Aqui vislumbramos a principal diferença entre buscar analogias e interpretar. Se tomássemos
qualquer uma das analogias acima como o significado da imagem, perderíamos as demais. Teríamos
restringido a imagem a somente uma instância de importância. As analogias são múltiplas e não eliminam
as demais; também não eliminam o cachorro. Elas preservam a imagem viva, retornando a ela a cada vez
para nela encontrar sentidos inéditos. A interpretação a transforma em um significado.
A analogização é como a minha fantasia Zen, na qual o sonho é o professor. Cada vez que você
diz o que a imagem significa, você leva um tapa na cara. O sonho torna-se um Koan quando o abordamos
por meio da analogia. Se você literalizar um sentido, “interpretar” um sonho, você perde o fio da meada,
você perde seu Koan. (Pois o sonho é a coisa, e não o que ele significa). E aí precisa de um tapa para trazê-
lo de volta à imagem. Uma boa análise do sonho é aquela em que se toma mais e mais tapas, mais e mais
analogias; o sonho expondo-lhe todo o seu inconsciente, a matéria básica de sua vida psíquica.

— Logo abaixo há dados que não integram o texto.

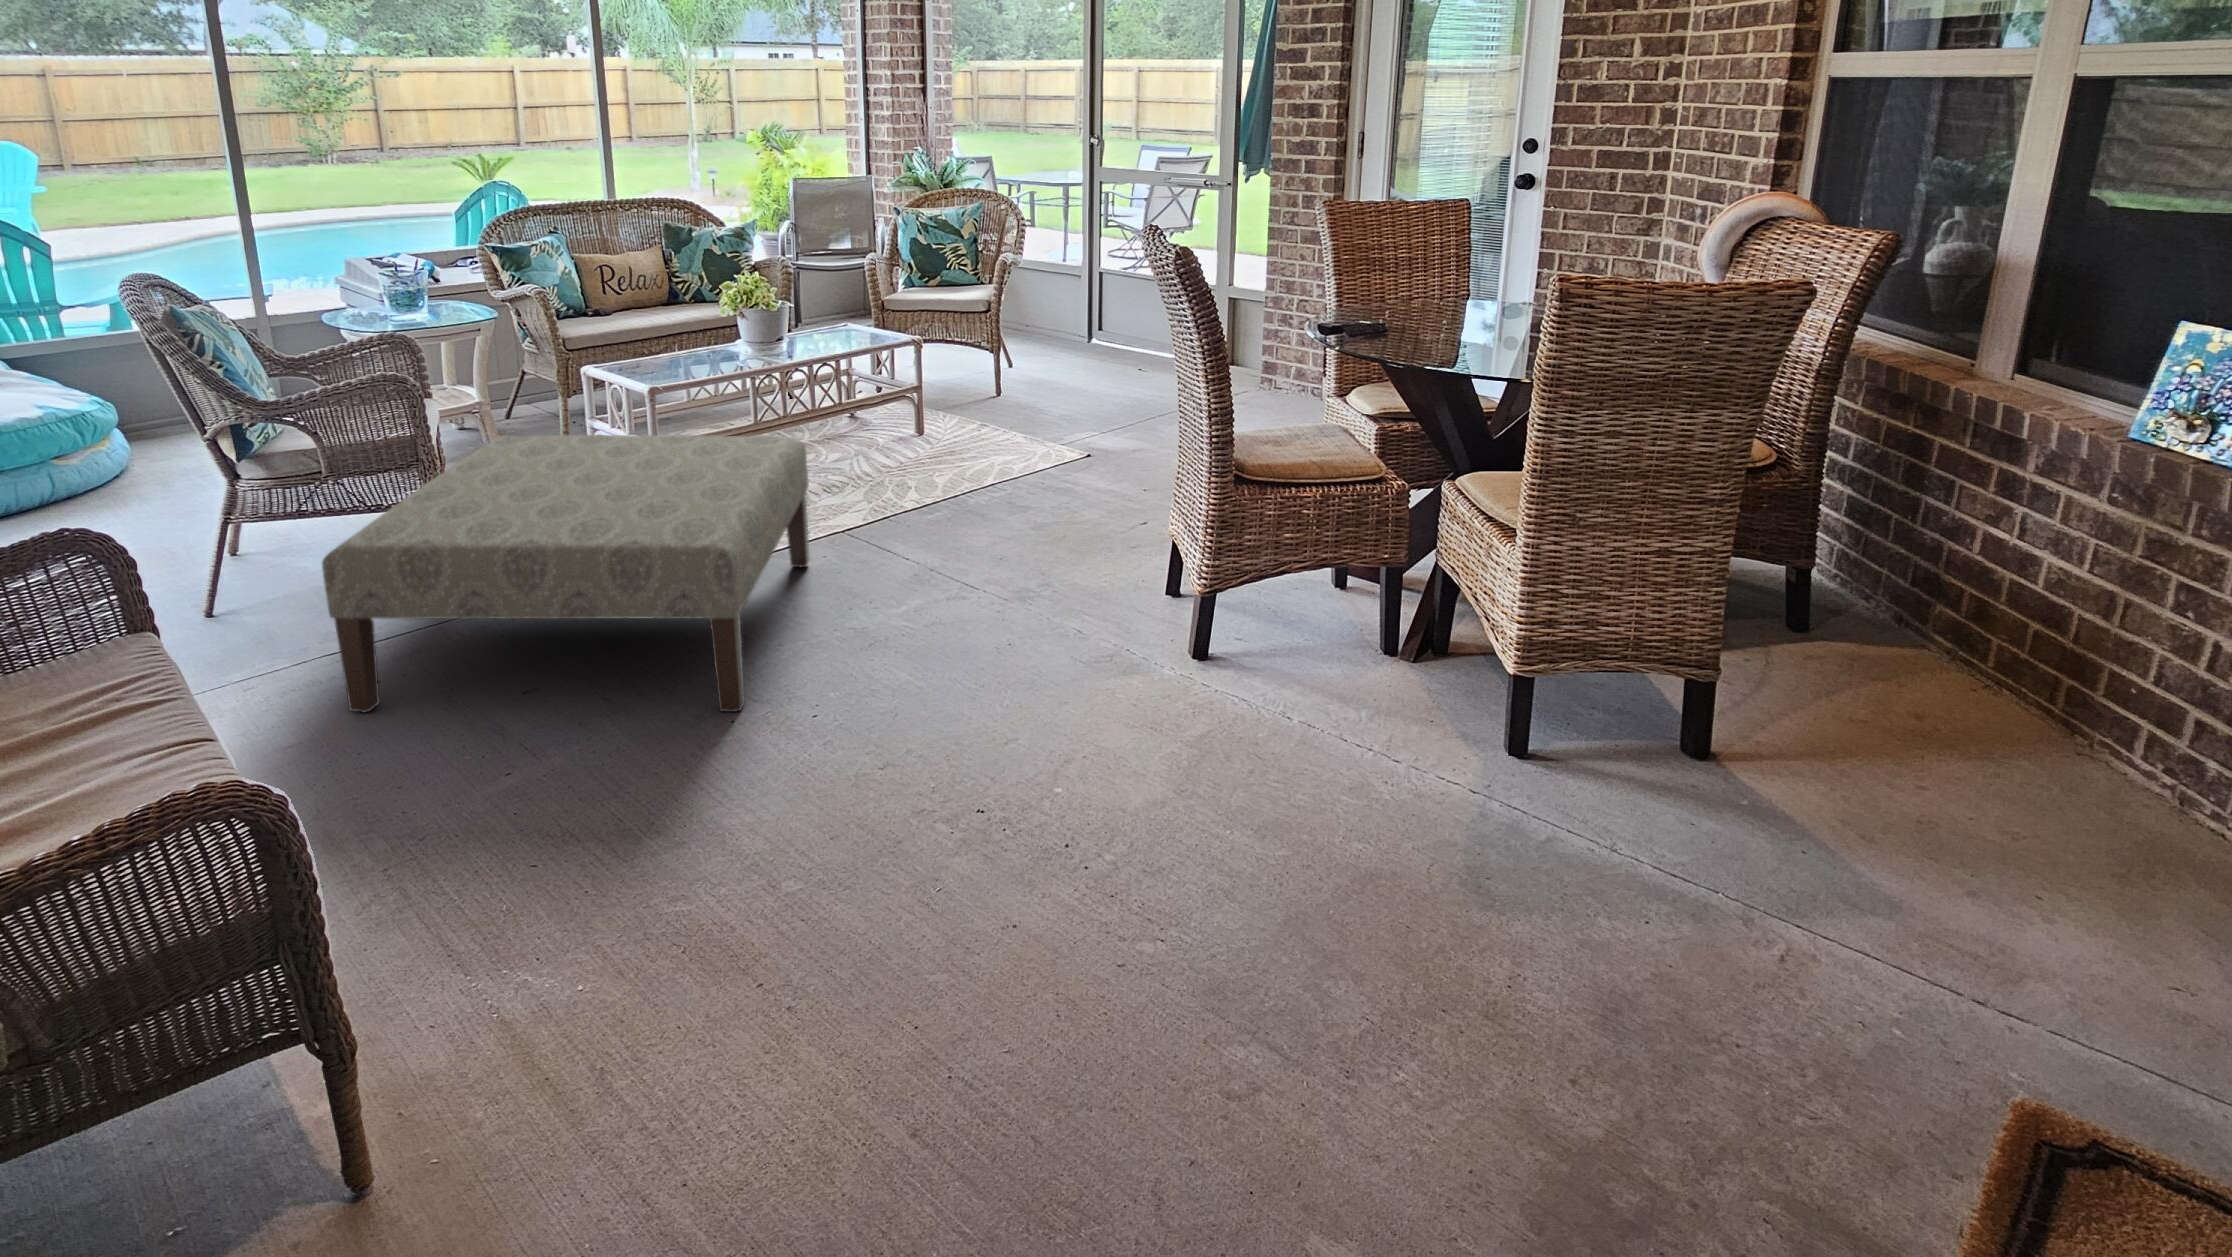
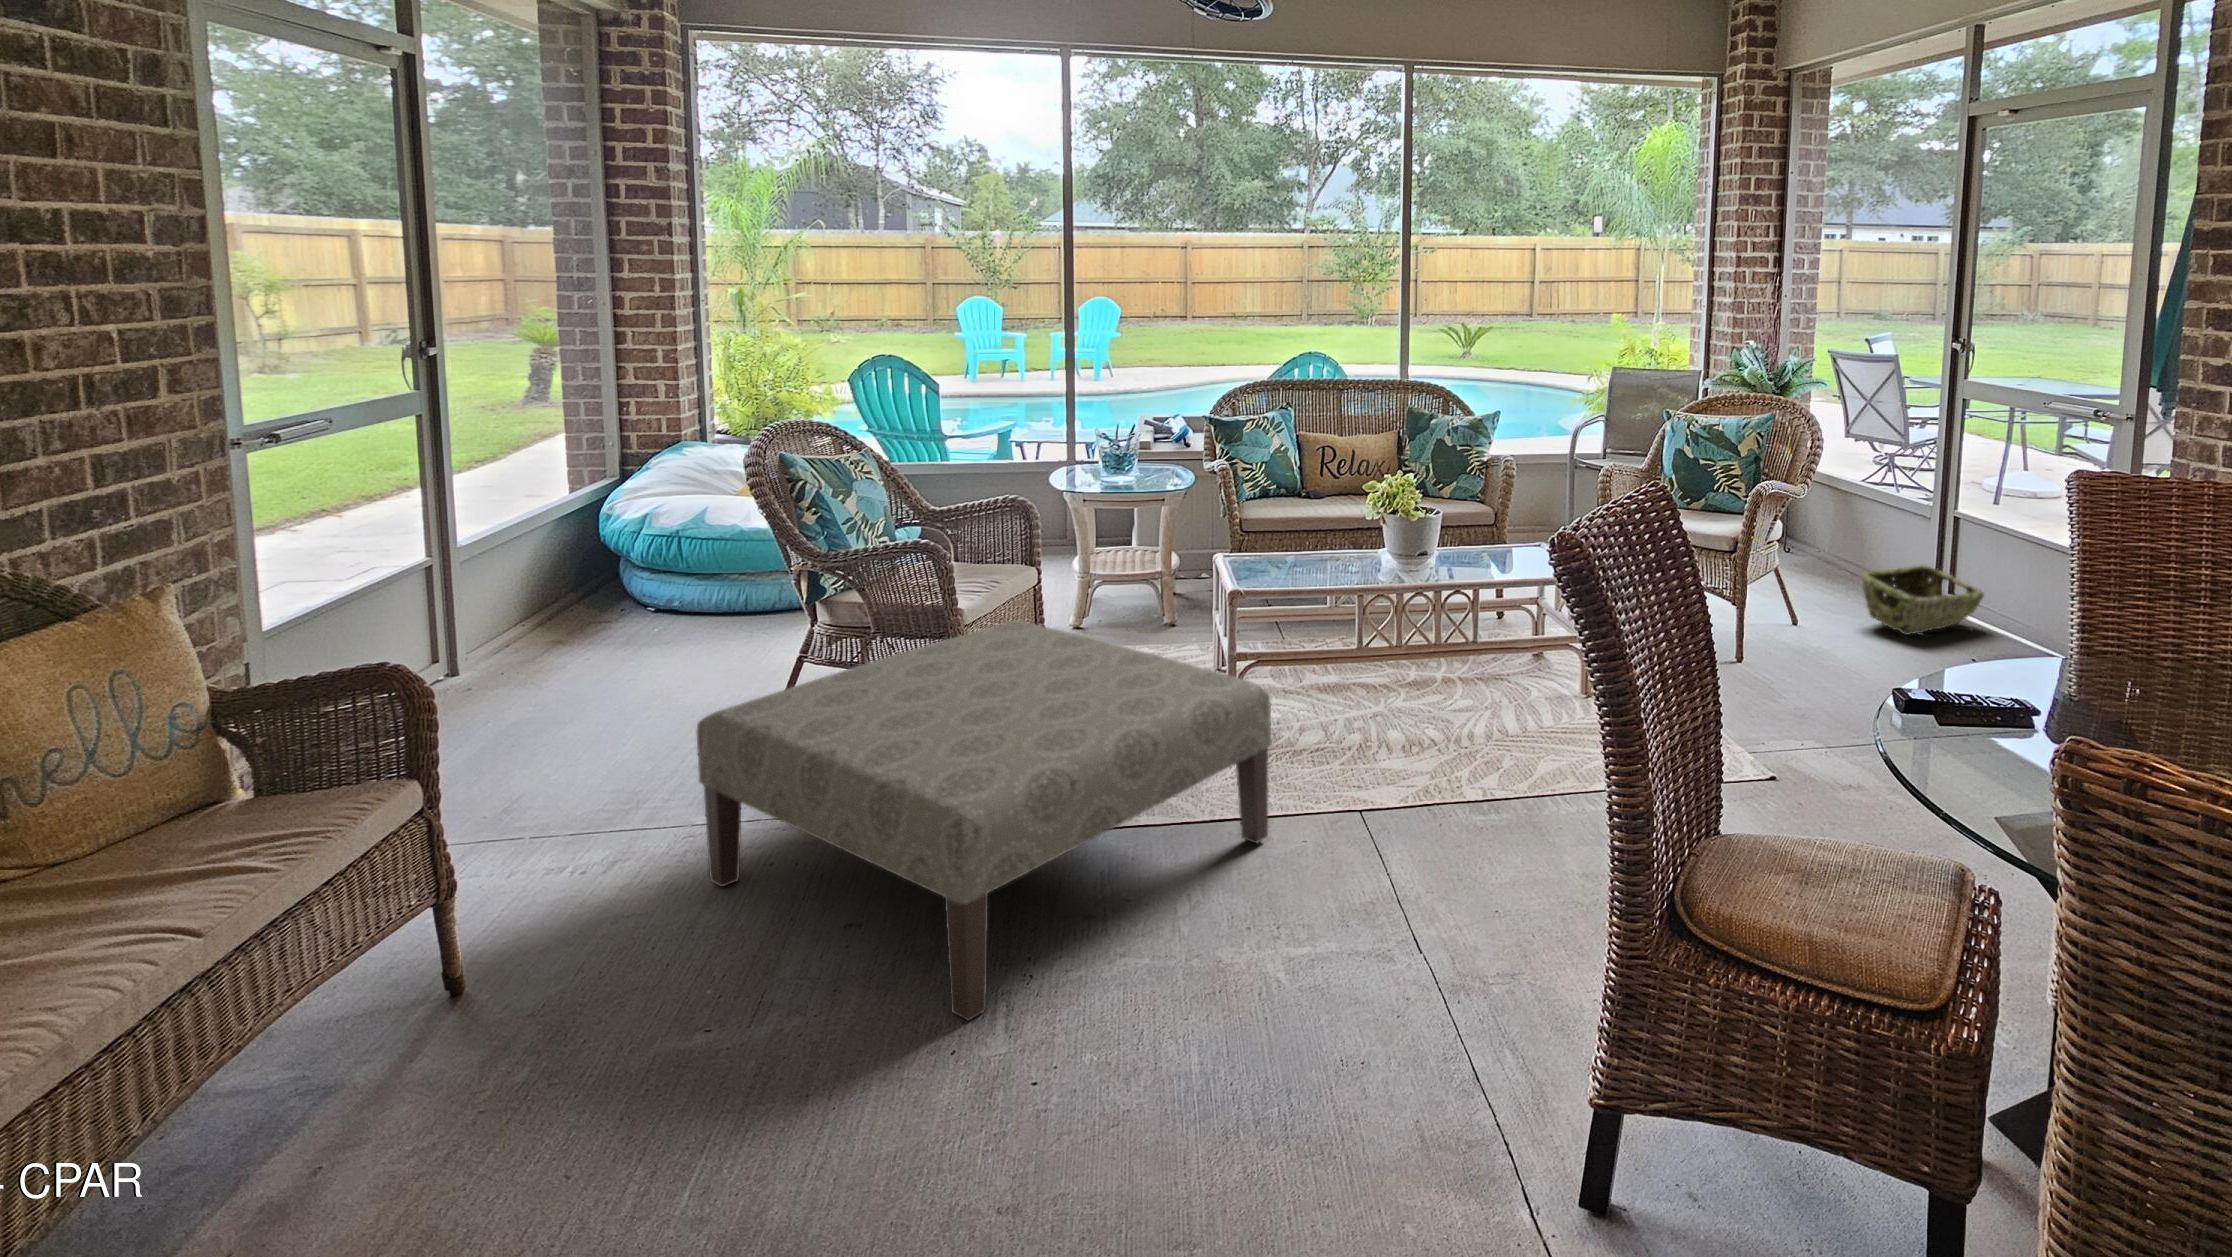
woven basket: none [1050,310,1127,360] -> present [1861,565,1984,635]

O Contestador: “Vejo que você está a dizer que mais é melhor. Quanto mais puder dizer sobre o
cão, melhor, e maior a certeza de que não sabe o que ele significa! Isso te leva a todos os lugares. E eu
não vejo a diferença entre o método freudiano de associar tudo pela memória, e o método jungiano de
amplificar tudo pela história e cultura. Ambos têm por efeito a perda da imagem – precisamente o que
queremos preservar.
“Ademais, analogizar parece-me pouco prático. Na terapia nós precisamos ir aonde o problema
realmente reside, à essência. Certamente duas ou três analogias serão mais relevantes para o problema
do paciente do que os dentes de sua mãe, ou, sei lá, o Mefistófeles de Goethe. Não há hierarquia de
analogias? Elas são todas igualmente boas? Não seria o caso de dizer que, na terapia, a analogia depende
daquela experiência de “A-há!”, daquele “sinal” do paciente, que nos diz quando devemos parar, quando
chegamos ao ponto?”
Saber quando e onde parar, como disseram tanto David Miller quanto Howard McConeghey, é o
segredo de toda arte. Essa é uma noção quase animal do essencial – não apenas atávica, ou dada, mas
uma habilidade refinada pela prática com as imagens. Mas não se trata desse maldito “sinal” mágico! Eis
uma das Grandes Ilusões da terapia – lhe direi porque em um próximo artigo.